Les élections, et puis quoi ?

ByAmédée de Radzitzky

Les élections, et puis quoi ?

Au lendemain d’une élection, il n’a peut-être jamais été aussi difficile qu’aujourd’hui de deviner la composition du prochain gouvernement fédéral. Au niveau régional et communautaire, la situation est un peu plus claire, mais sans certitude pour autant. Le contexte dans lequel les organisations doivent opérer demeure flou et incertain. Il est donc difficile dans ces conditions de se préparer et de d’entamer un dialogue avec les responsables politiques. Néanmoins, il est tout de même possible d’anticiper certaines choses et de bien se préparer en vue des discussions d’accord de gouvernement.

A ce stade, il faut faire une distinction entre le niveau régional et communautaire, et le niveau fédéral, même si le processus de formation de gouvernement n’est fondamentalement pas si différent.

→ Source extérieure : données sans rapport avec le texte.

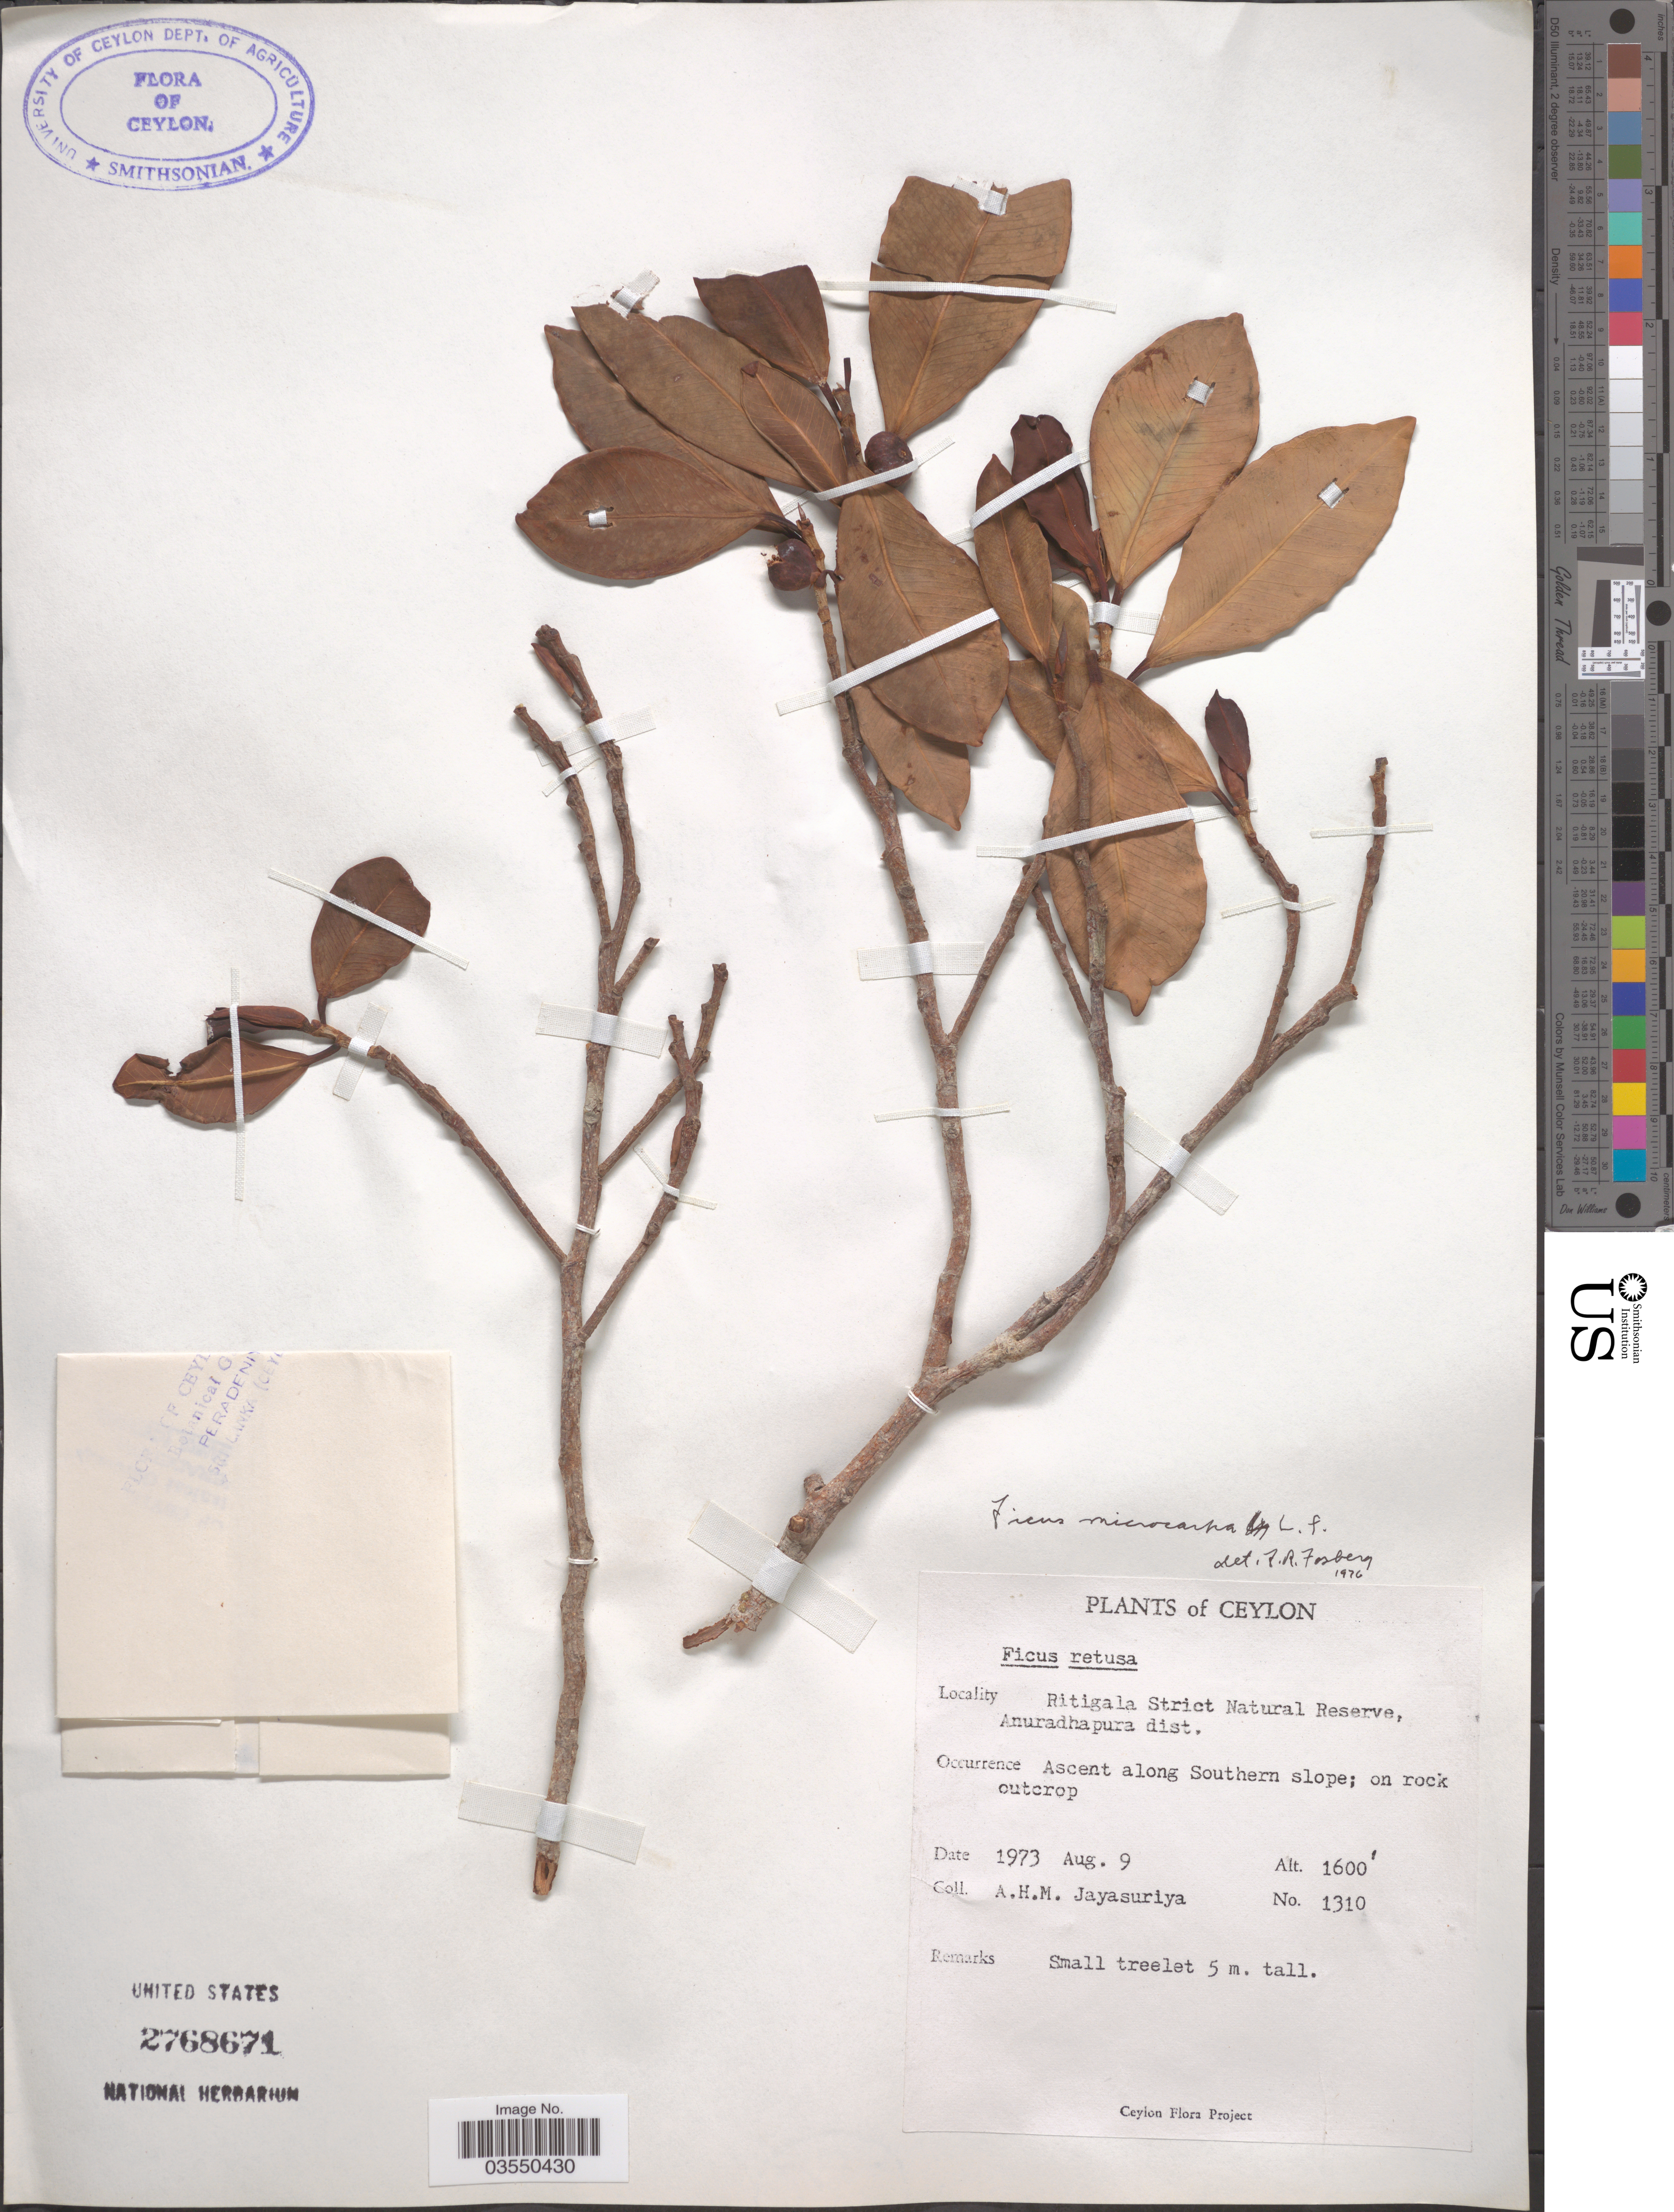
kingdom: Plantae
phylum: Tracheophyta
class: Magnoliopsida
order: Rosales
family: Moraceae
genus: Ficus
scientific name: Ficus microcarpa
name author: L. f.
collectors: A. H. Jayasuriya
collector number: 1310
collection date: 1973-08-09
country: Sri Lanka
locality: Ceylon. Ritigala Strict Natural Reserve, Anuradhapura dist. Along Southern slope.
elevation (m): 488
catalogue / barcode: US 2768671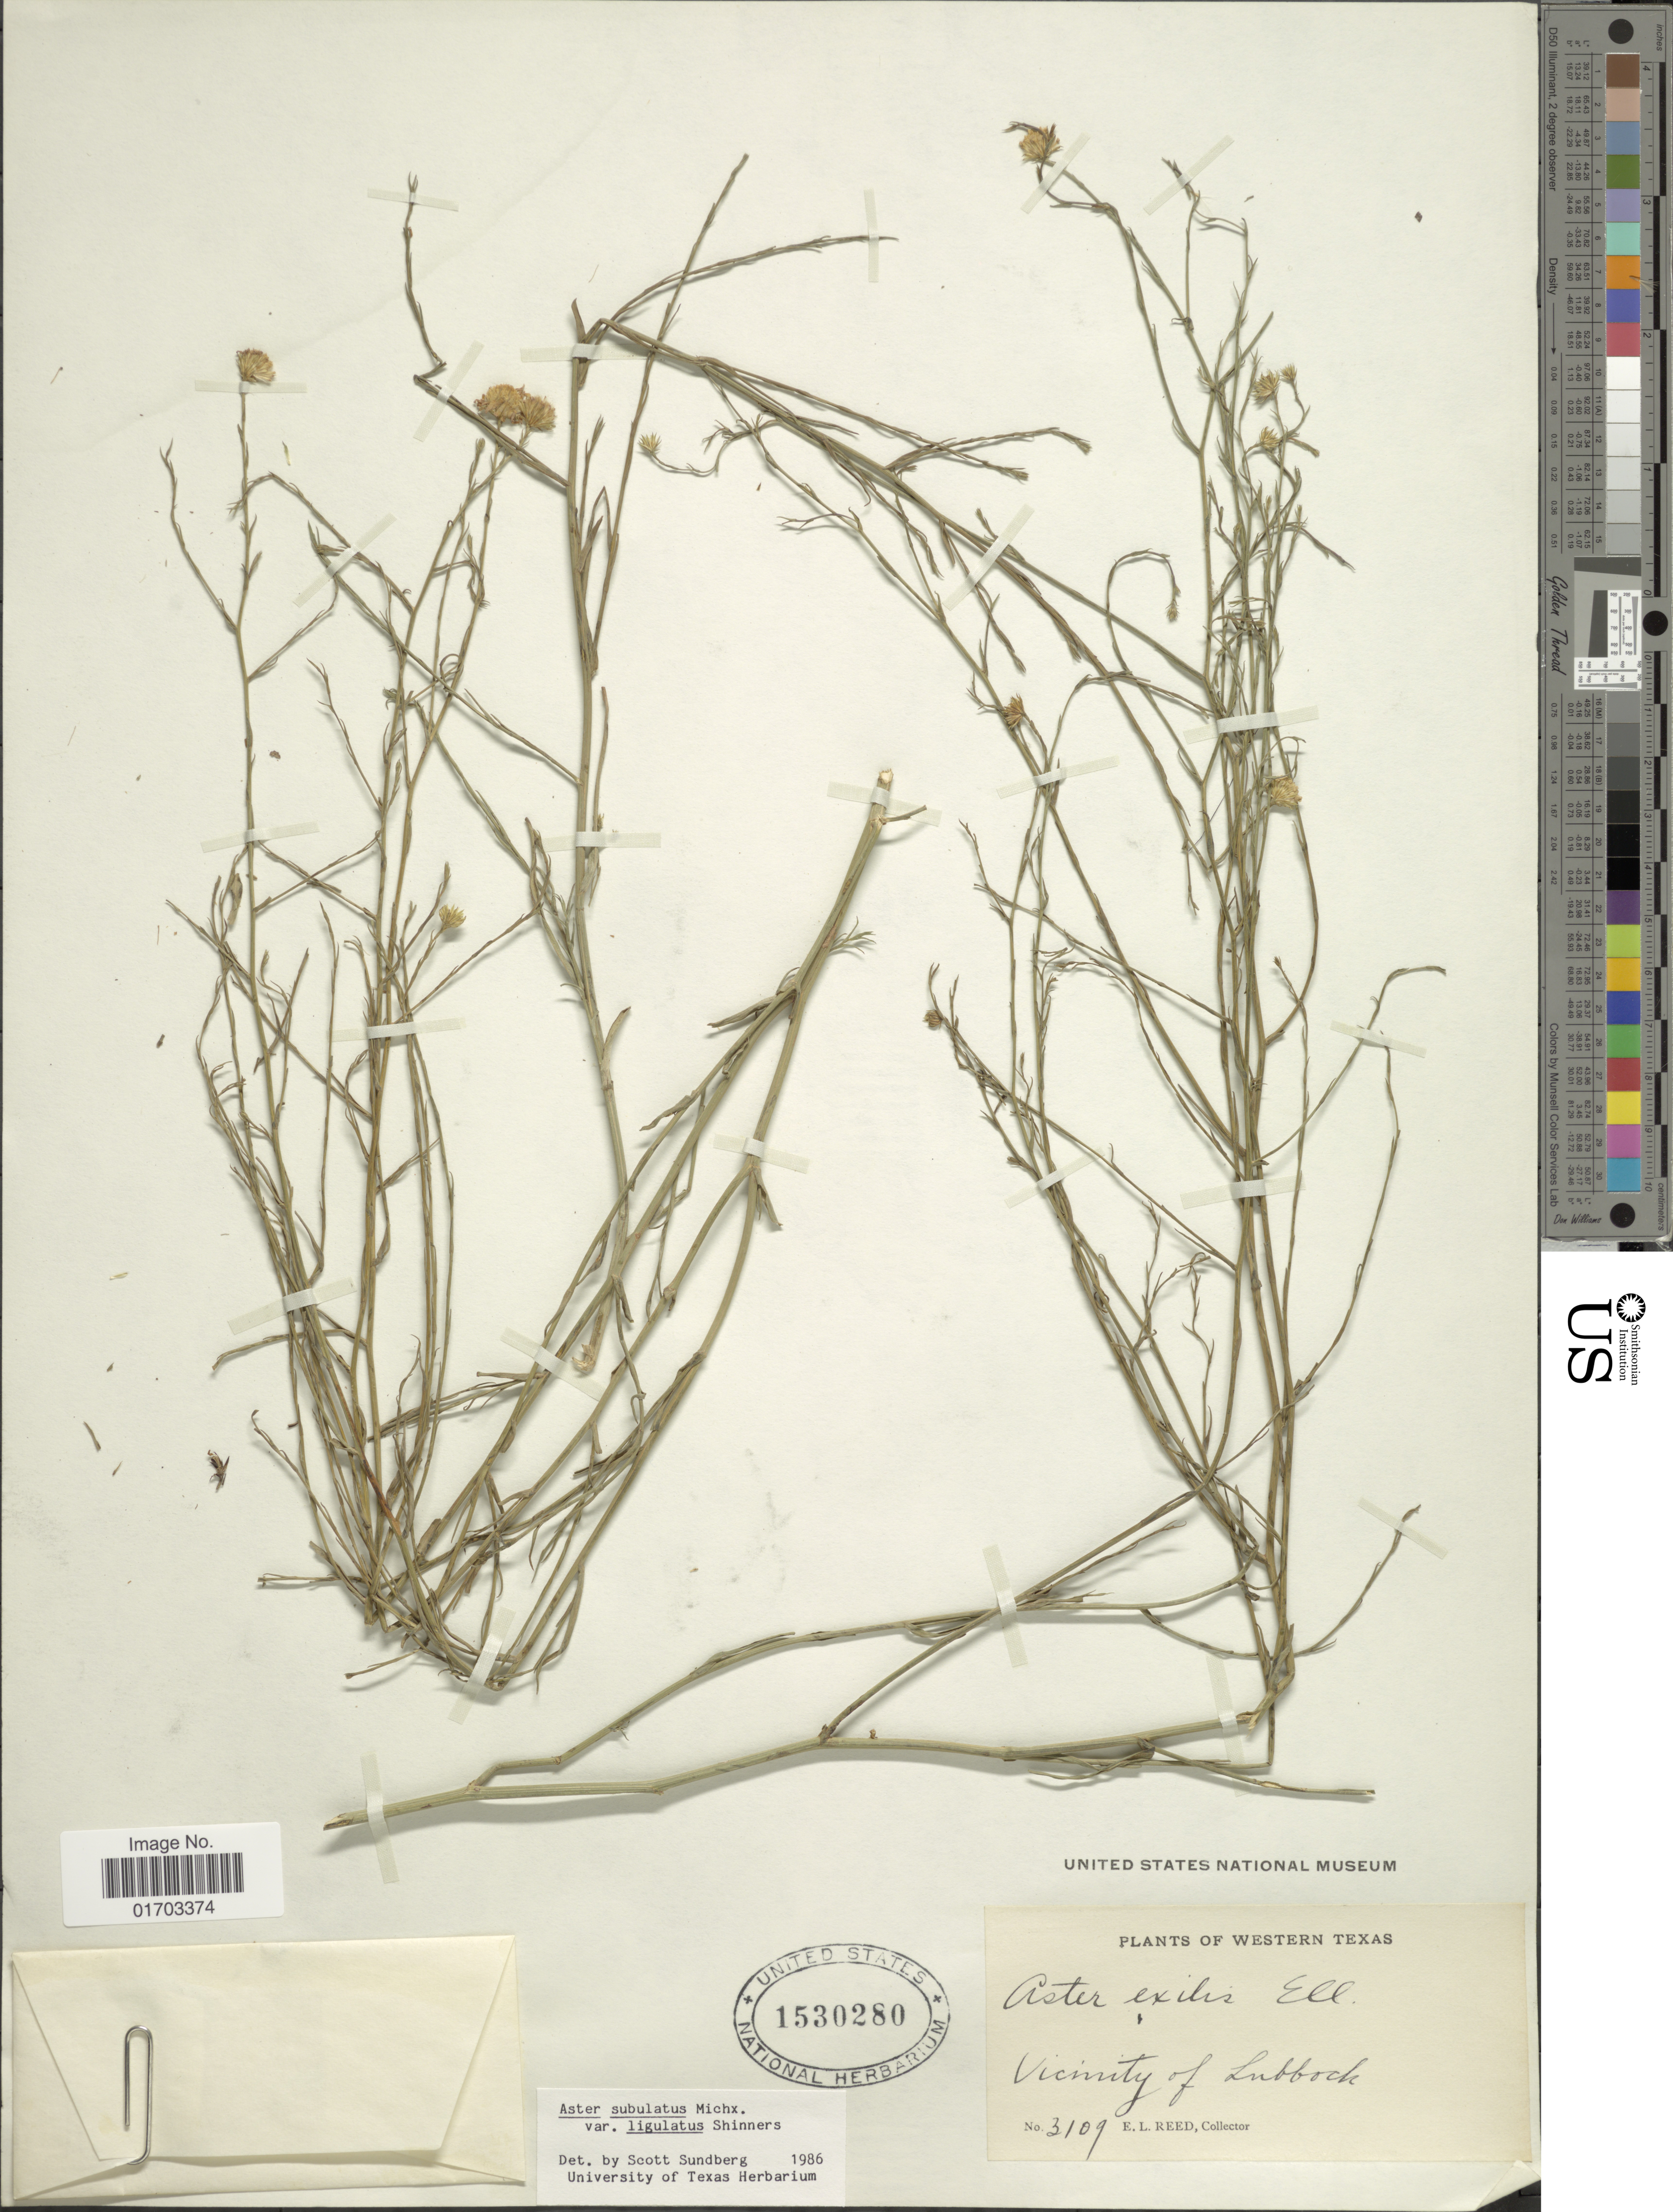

En effet, étant donné les résultats relativement clairs au niveau régional et communautaire, les négociations de coalitions vont pouvoir commencer directement et devraient résulter en de nouveaux gouvernements assez rapidement. C’est le plus grand parti qui est à priori à l’initiative pour débuter les négociations. D’ailleurs, le PS a déjà pris l’initiative d’entamer les premières consultations pour la formation des gouvernements bruxellois et wallon, tout comme la N-VA pour le gouvernement flamand.

Au niveau fédéral, le processus est dans un premier temps plus encadré. Le Roi va formellement consulter les présidents de partis avant de nommer un « informateur ». Ce dernier va essayer de trouver des convergences au sein des groupes politiques afin que des négociations puissent être lancées par le « formateur ».

Une fois que les négociations ont commencé, que ça soit au niveau fédéral ou à un autre niveau, le processus est le même. Il n’y a pas de cadre formel, mais les négociations gouvernementales suivent généralement une même structure, et les partis s’y sont préparés en amont. Il est donc dans l’intérêt des entreprises et autres parties prenantes d’en faire tout autant. Pour cela, il est important de bien comprendre ce qu’il se passe au sein des murs du Château de Val-Duchesse pour les négociations au niveau fédéral, ou autour de toute autre table de négociation.

Tout d’abord, il faut savoir que les accords de gouvernements deviennent, au fur et à mesure du temps, de plus en plus précis. Ils atteignent désormais facilement plusieurs centaines de pages. Ces accords deviennent de plus en plus détaillés afin que le cadre dans lequel le futur gouvernement opèrera soit le plus clair possible. De cette manière, on essaye de limiter tout quiproquo, et donc crise, durant la législature. La règle est que tout ce qui ne se trouve pas dans l’accord de gouvernement ne lie en rien les partis de la coalition et doit faire l’objet de nouvelles négociations pour être traité.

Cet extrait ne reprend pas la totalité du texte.